Gastroenterologist joins Wayne Health's new clinic
By Phyllis Moore
Published in News on January 30, 2012 1:46 PM
News-Argus/MICHAEL BETTS
Gastroenterologist Dr. Stewart Futch is the first doctor hired as part of the Wayne Health Medical Clinic, an affiliate of Wayne Health Physicians.
As a child growing up in Virginia, Stewart Futch was a typical boy, scoping out frogs in his backyard.
His mother, a career nurse, always encouraged him to enter medicine.
But perhaps what really sealed his fate was being named "Most Likely to Do Something in Science or Medicine" in third grade.
"I always had an interest in science," he admits, recalling the class vote that prompted the award, a dissecting kit and a microscope. "I went home and dissected frogs ... I would take sugar and salt and food coloring, look at the different colors under a microscope.
"I always knew that was something I was going to do."
The self-professed "lifetime student" earned a master's degree in microbiology and immunology from the Medical College of Virginia before graduating from Eastern Virginia Medical School and going on to complete specialized fellowship training in gastroenterology, earning the title of chief fellow in his final year.
Dr. Futch is the first physician hired as part of Wayne Health Medical Clinic, an affiliate of Wayne Health Physicians. While his practice is currently at 1506 Wayne Memorial Drive, he will eventually be housed with other physicians also recruited to the area, in a proposed medical office to be constructed near the hospital.
He primarily works with patients who suffer from digestive issues including acid reflux, ulcers, hepatitis, cirrhosis, Crohn's disease, colitis and digestive cancers.
But after being a student himself for more than 20 years, he also fashions himself as an educator.
"I'm trying to spend some of my time teaching my patients what they can do and take an active role in managing their illness as well," he said. "I think when patients understand why they're on a medicine and what they're doing that's making them worse, they take a little more active role in their care and they get to be a better patient."
Physicians don't always have the luxury of spending much time with each patient, but Dr. Futch says it's an invaluable part of the process.
"When I was reading the biography of William Osler (Canadian teacher and scholar of the natural history of diseases), he said, 'If you listen to the patients long enough they'll probably tell you exactly what's wrong with them. Talk to the patients. You learn a lot about what's going on.'"
In the few short months he has set up his local practice, the doctor said it has gotten very busy very fast. In addition to handling appointments and referrals of patients with acute and chronic illnesses, he also has a packed schedule of procedures he does at the hospital.
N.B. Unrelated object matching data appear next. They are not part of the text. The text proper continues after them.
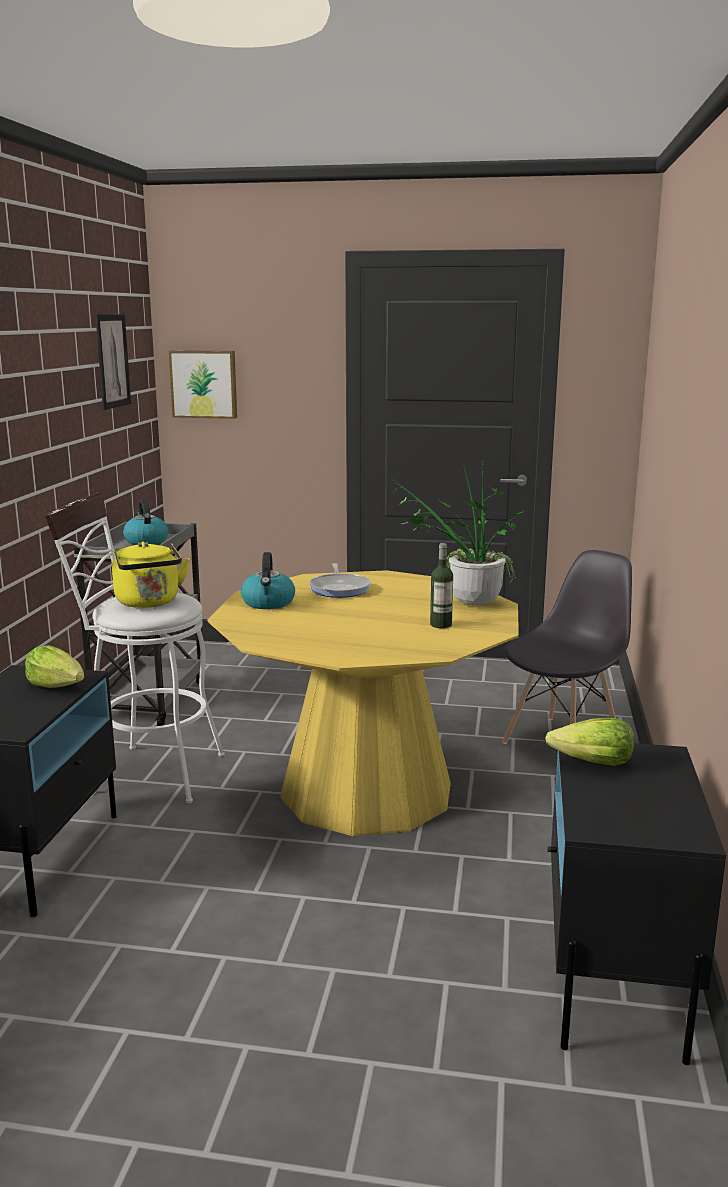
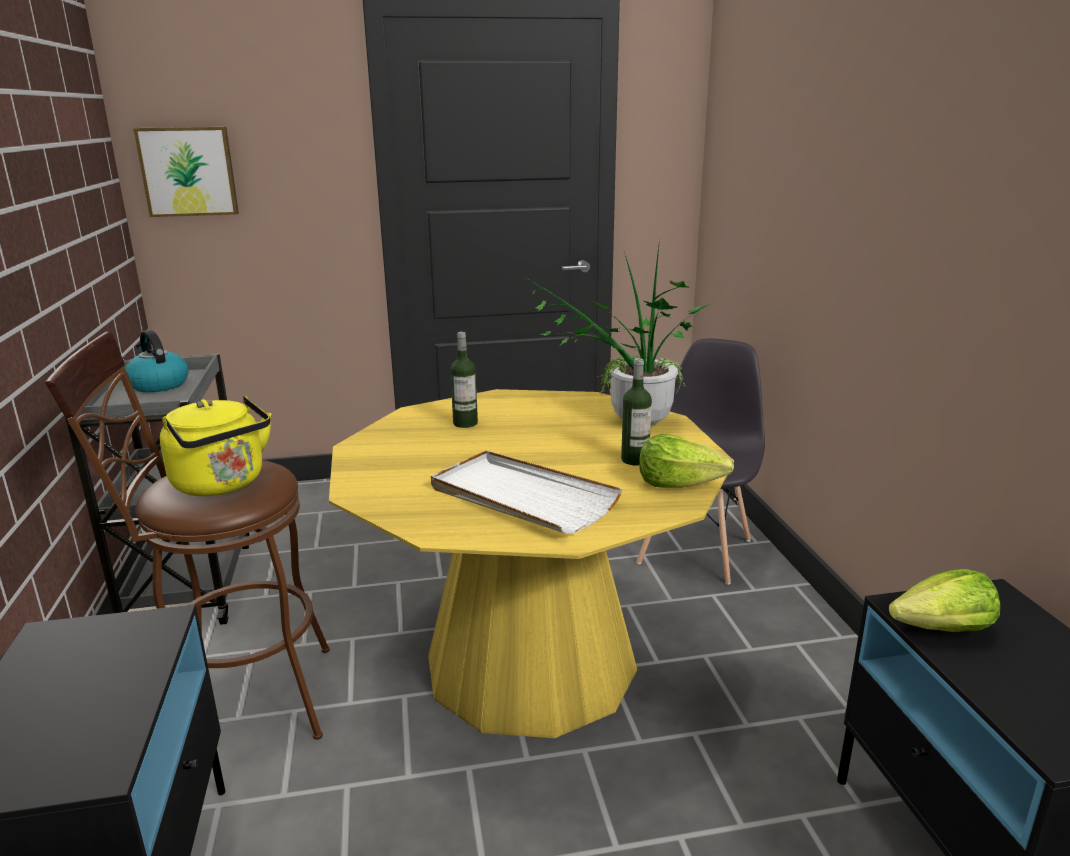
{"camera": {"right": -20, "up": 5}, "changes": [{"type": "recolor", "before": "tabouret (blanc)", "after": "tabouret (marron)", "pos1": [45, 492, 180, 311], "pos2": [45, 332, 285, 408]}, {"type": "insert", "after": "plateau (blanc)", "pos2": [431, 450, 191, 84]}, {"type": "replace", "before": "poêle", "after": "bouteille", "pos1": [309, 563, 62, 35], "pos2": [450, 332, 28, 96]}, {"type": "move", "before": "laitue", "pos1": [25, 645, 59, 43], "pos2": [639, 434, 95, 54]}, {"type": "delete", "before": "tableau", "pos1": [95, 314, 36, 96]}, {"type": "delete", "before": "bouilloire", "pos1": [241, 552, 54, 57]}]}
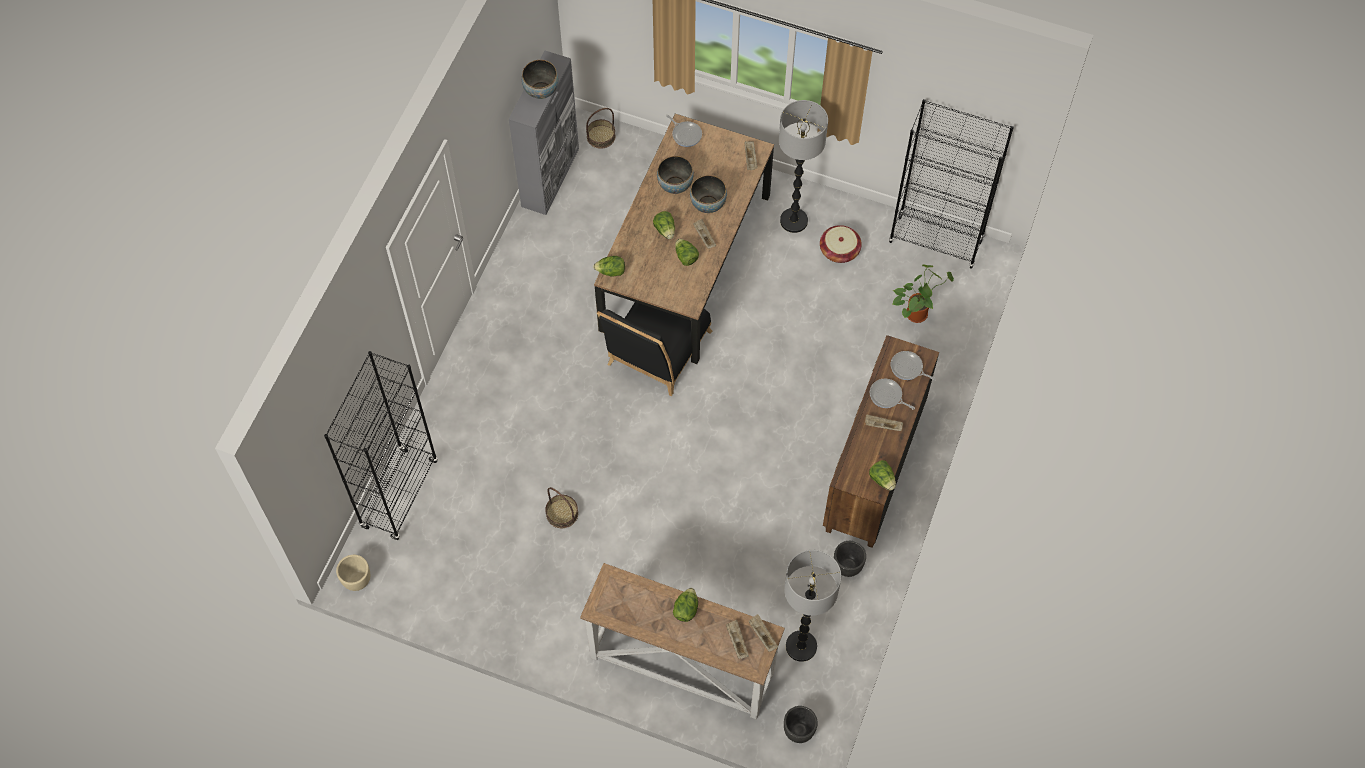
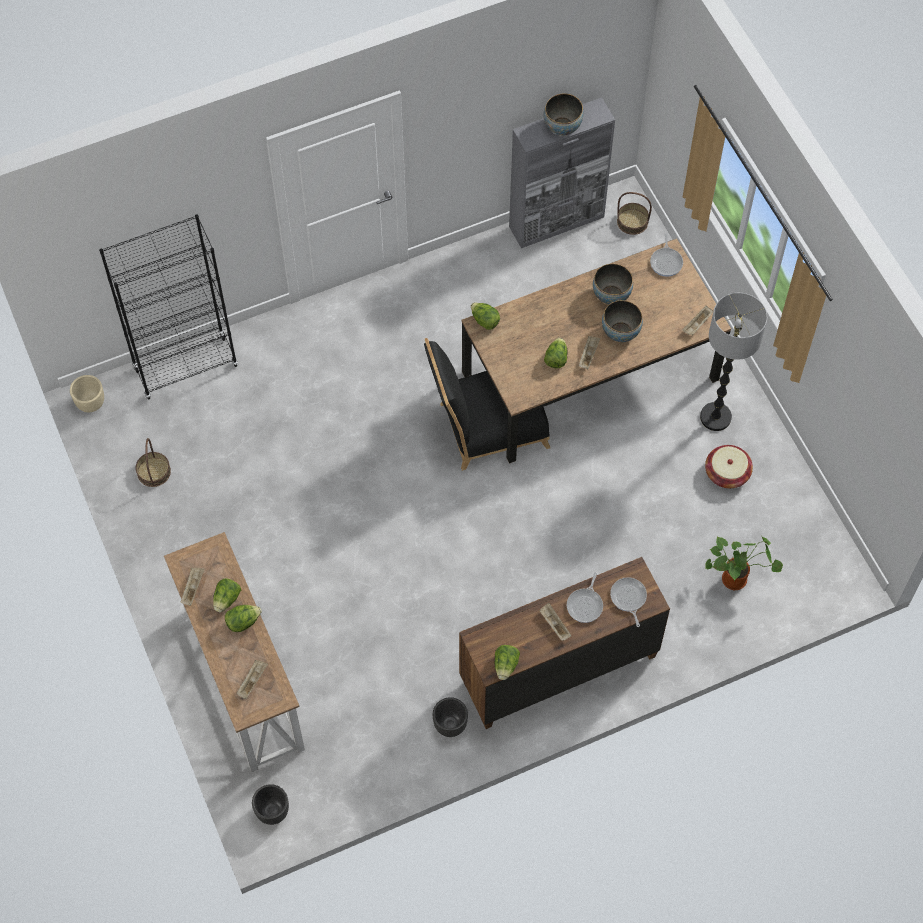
{"camera": {"right": 45, "up": 0}, "changes": [{"type": "move", "before": "panier", "pos1": [545, 487, 33, 41], "pos2": [135, 438, 36, 49]}, {"type": "move", "before": "plateau (beige)", "pos1": [748, 614, 30, 38], "pos2": [180, 568, 25, 38]}, {"type": "move", "before": "laitue", "pos1": [653, 211, 22, 28], "pos2": [213, 578, 28, 34]}, {"type": "rotate", "before": "poêle", "pos1": [870, 379, 45, 31], "pos2": [567, 573, 36, 50], "turn": -150}, {"type": "delete", "before": "lampadaire", "pos1": [784, 550, 57, 112]}, {"type": "delete", "before": "bibliothèque (noir)", "pos1": [888, 99, 126, 170]}]}
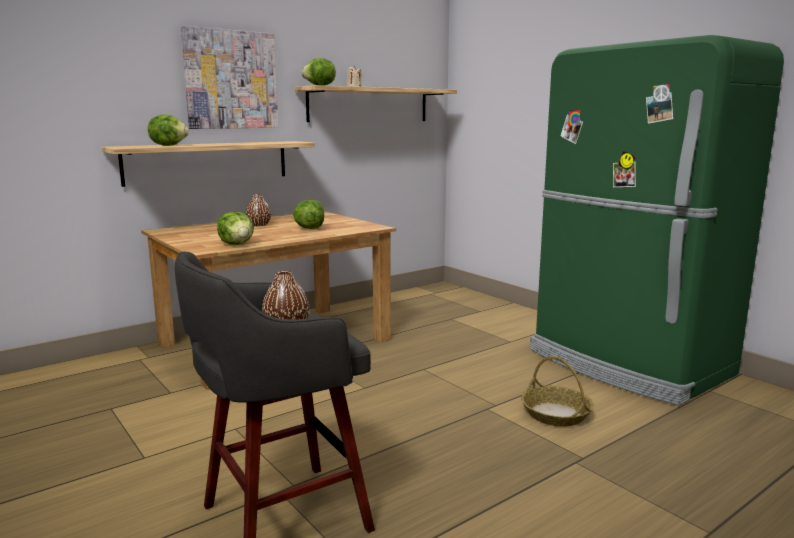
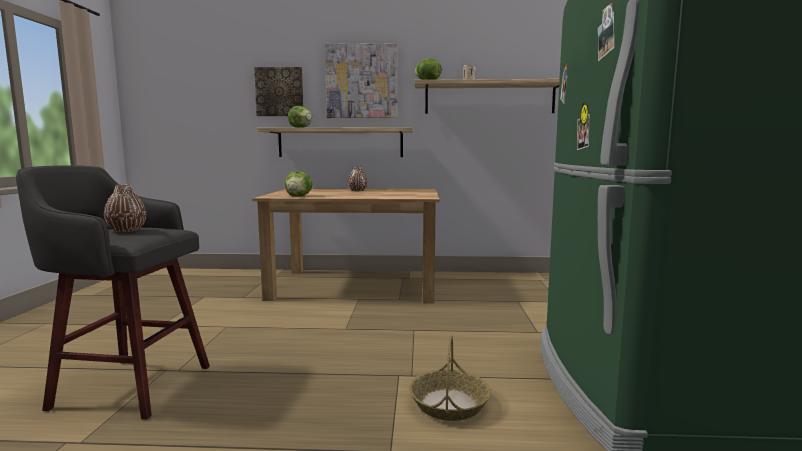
{"camera": {"right": 40, "up": -5}, "changes": [{"type": "insert", "after": "tableau", "pos2": [254, 67, 49, 49]}, {"type": "delete", "before": "laitue", "pos1": [293, 200, 31, 29]}]}
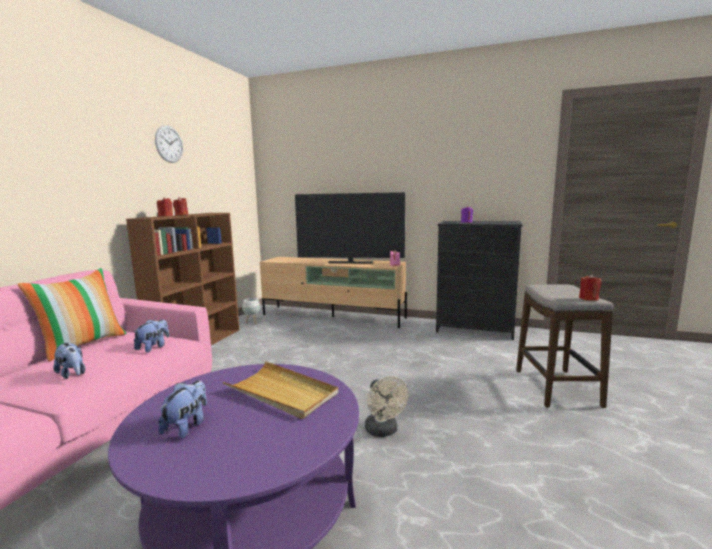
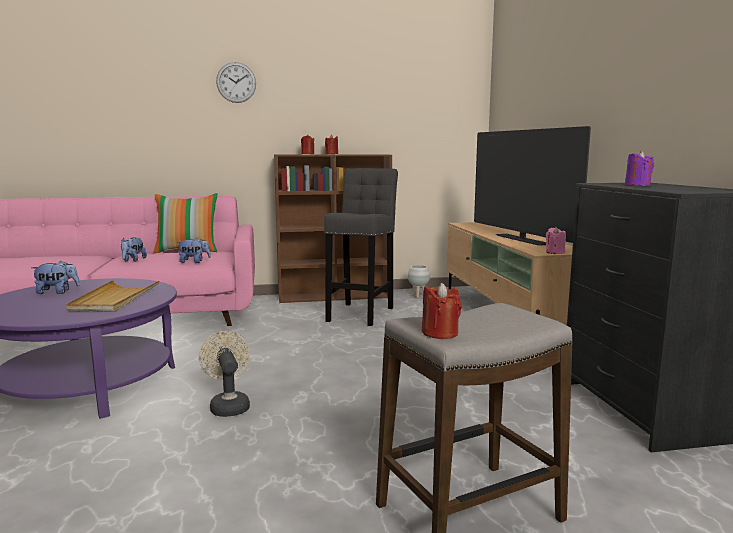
{"camera": {"right": 60, "up": 0}, "changes": [{"type": "rotate", "before": "ventilateur (beige)", "pos1": [365, 376, 44, 61], "pos2": [199, 331, 51, 86], "turn": 120}, {"type": "move", "before": "horloge murale", "pos1": [155, 125, 28, 38], "pos2": [216, 62, 40, 41]}, {"type": "insert", "after": "tabouret (gris)", "pos2": [324, 168, 74, 158]}]}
"We also do clinical nutrition, counseling patients on dietary things," he said.
The divorced father of two sons -- one attending UNC-Chapel Hill, the other in high school in New Bern -- said he is enjoying his new role as a Wayne County doctor.
"Since I have been an employee of the hospital and Wayne Memorial's commitment to taking care of patients in the community, it's been wonderful," he said. "The hospital has been very supportive, the community has been very open to me."